• **What is being asked**
Look through the data below and extract, unchanged, the lines from the one that contains "Ειδικά Εξαρτήματα" to the one that contains "ULTRA TOUCH IP", both included.

• **Supplied records**
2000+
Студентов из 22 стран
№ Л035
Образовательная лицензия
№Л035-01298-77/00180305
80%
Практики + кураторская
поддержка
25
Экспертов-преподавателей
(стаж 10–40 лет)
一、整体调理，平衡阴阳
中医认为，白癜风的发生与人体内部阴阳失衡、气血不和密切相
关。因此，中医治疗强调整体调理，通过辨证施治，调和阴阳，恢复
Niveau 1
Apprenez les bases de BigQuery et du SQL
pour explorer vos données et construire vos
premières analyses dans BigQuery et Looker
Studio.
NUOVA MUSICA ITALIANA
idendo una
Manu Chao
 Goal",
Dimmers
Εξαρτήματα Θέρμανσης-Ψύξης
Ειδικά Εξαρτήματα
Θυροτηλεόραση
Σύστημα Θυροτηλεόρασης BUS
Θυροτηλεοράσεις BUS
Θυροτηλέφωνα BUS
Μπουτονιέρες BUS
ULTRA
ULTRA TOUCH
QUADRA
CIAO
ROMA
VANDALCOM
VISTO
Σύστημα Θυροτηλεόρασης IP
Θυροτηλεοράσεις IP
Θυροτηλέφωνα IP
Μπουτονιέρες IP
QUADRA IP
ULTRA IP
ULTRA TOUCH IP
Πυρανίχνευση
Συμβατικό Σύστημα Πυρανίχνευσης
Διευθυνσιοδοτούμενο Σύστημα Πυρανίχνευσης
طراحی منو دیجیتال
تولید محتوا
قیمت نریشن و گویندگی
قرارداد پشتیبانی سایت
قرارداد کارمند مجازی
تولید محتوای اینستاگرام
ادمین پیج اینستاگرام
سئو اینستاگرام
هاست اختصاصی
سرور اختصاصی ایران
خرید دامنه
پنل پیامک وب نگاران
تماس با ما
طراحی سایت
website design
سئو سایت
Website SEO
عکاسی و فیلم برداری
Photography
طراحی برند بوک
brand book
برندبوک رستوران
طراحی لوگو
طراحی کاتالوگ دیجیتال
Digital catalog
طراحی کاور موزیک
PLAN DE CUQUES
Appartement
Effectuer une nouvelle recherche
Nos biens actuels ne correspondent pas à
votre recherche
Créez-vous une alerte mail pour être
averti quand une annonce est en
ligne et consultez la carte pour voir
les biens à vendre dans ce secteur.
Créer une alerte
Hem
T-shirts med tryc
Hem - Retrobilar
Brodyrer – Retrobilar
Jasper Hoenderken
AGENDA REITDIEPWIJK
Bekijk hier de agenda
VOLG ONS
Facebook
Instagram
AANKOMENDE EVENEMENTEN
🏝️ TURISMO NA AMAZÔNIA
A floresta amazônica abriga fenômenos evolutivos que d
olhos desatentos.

• **Answer to this problem**
Ειδικά Εξαρτήματα
Θυροτηλεόραση
Σύστημα Θυροτηλεόρασης BUS
Θυροτηλεοράσεις BUS
Θυροτηλέφωνα BUS
Μπουτονιέρες BUS
ULTRA
ULTRA TOUCH
QUADRA
CIAO
ROMA
VANDALCOM
VISTO
Σύστημα Θυροτηλεόρασης IP
Θυροτηλεοράσεις IP
Θυροτηλέφωνα IP
Μπουτονιέρες IP
QUADRA IP
ULTRA IP
ULTRA TOUCH IP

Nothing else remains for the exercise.